35 replies to this topic

[rcase13]

Ignore my last question. I read through the study again and it appears to only be open to people that have lost response and/or have a mutation.

 

I see the following listed:

Accepts Healthy Volunteers:  

No

 

So I guess they are not yet at the point where they are doing studies on new patients or healthy patients.

 

Sorry for my lack of patience. I need them to develop a cure yesterday. I have a 13 year old and it is obvious he will need to be taken care of his entire life... I don't recall being so stubborn at 13... my parents may disagree.

[r06ue1]

As part of the trial, they are also looking at patients taking only ABL001.  This may come after response, not sure as I don't have the details.  Also, if you are having too many issues with side effects of current medications you may qualify for the trial.  

 

No mention of this being a cure but it appears to work better than current TKI's and has less side affects.  My hope is that people who take it can eventually discontinue the use and have better results in staying off the drug than current drugs.

[Lynne D]

I have been in the ABL001 trial since April 2015. I had been on Gleevec, Tasigna, back to Gleevec then Sprycel. I developed a mutation (f317l) and I was the first patient of Dr. Mauro's first Clinical Trial at Memorial Sloan Kettering Cancer Center. I had never been in MMR before, I started ABL001 on my 10 year cancerversary, and I was immediately undetectable and am still undetectable 25 months later. I have less side effects than any other TKI. I started on 200mg twice a day. I lowered to 150 twice a day due to high blood pressure brought on by a bout of rhabdomyolsis because they started me on Crestor, abl001 and a workout in the gym. I was hospitalized for a week. Then they reformulated from capsules into pills so the dosage changed and I am currently on 160 mg twice a day. I hope this helps anyone. I also have a facebook group dedicated to ABL001. The link is below if anyone is interested. 

 

Thanks

Lynne

 

https://www.facebook...53028488228609/

[gerry]

Thanks Lynne - great to hear outcomes of this drug. :-)

[TeddyB]

Encouraging indeed.

 

If the trials go well, does anyone know when ABL001 is expected to "hit the market"?

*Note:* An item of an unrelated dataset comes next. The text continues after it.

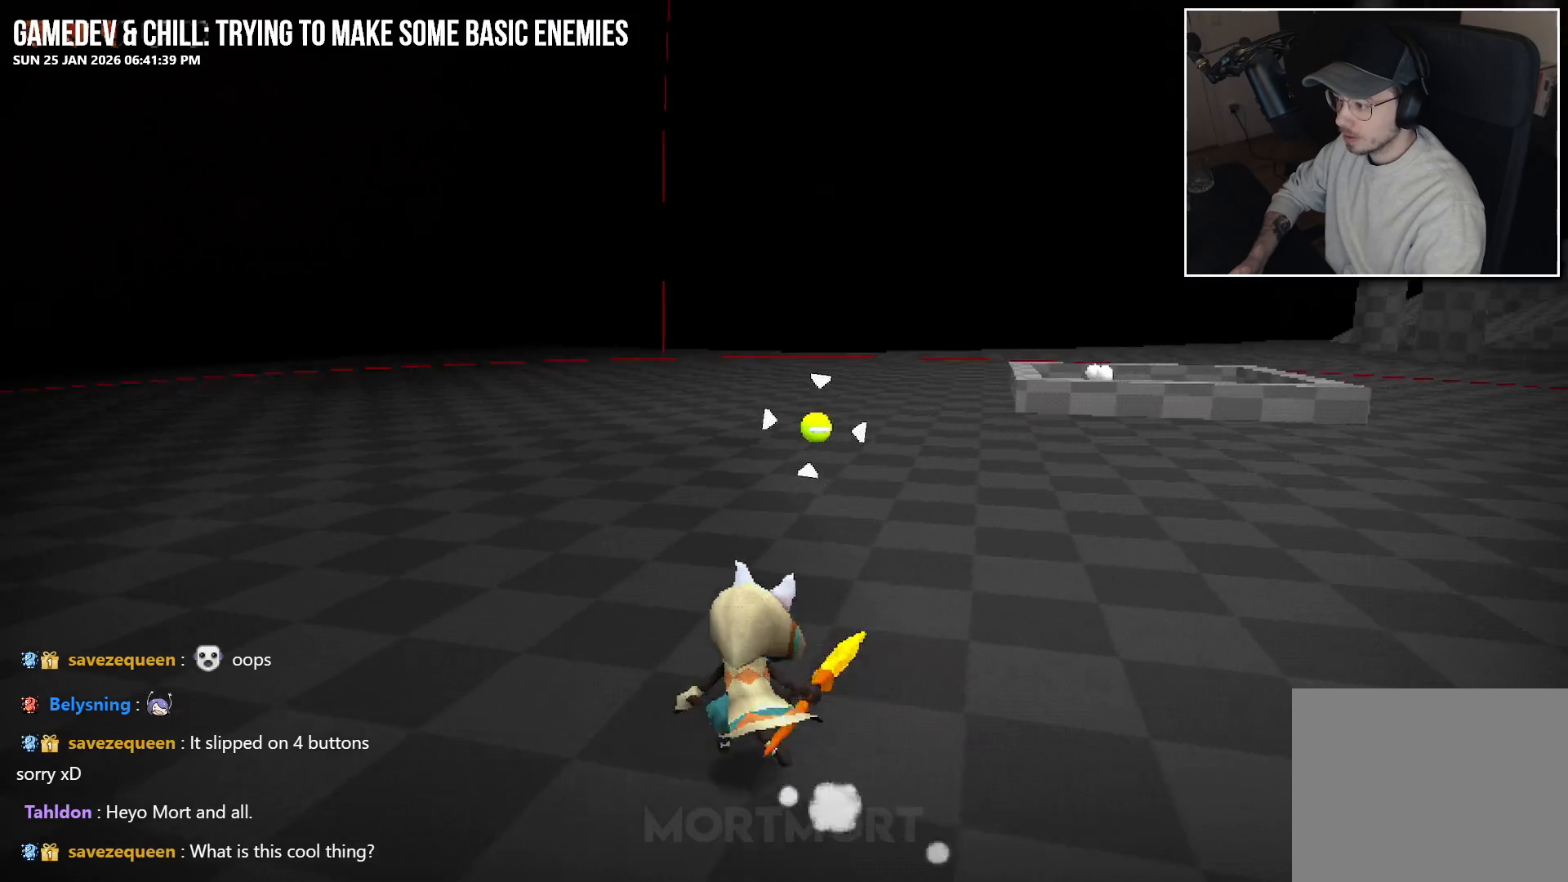
{"buttons": [], "left_stick": "up-right", "right_stick": "center", "events": [[67, "left_stick", "up"], [200, "left_stick", "up-right"]]}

And who will get it? Only those who do not respond to the other TKI`s or everyone?

I also have a feeling it is going to cost a lot?

[kat73]

This is so exciting!  An actual person who is on this and getting great results!  Thank you SO much, Lynne, for reporting in and congratulations on this tremendous success!  Please keep filling us in here, as not all of us (well, maybe I'm the last person on Earth?) don't do Facebook.  Best, best wishes for your continued well-being!

 

TeddyB's questions are pertinent:  Is the first opened-up cohort going to only include those who've failed the main TKIs or have a recognizable mutation?  Or will they include the rest of us?  How about turtles?  I would certainly bet it will be super expensive.  And, WHEN?????

[chriskuo]

In the US, the brand name drugs all cost about the same. A new drug will likely come in at about the same price
($120K-$140K) as all of the others on patent. Price is not a differentiator in the US. In other countries,
it can be because the governments negotiate lower drug prices individually with drug companies.

In the US, pricing with the insurance / PBM middlemen is a black box. They get a 30-40% discount on average
from the prices that are bandied about, but these discounts are kept secret as proprietary information.

[chriskuo]

I would assume that it would not be approved for first-line use, unless clinical trials are run on that
patient population. Does anybody know if that is happening or is scheduled to happen?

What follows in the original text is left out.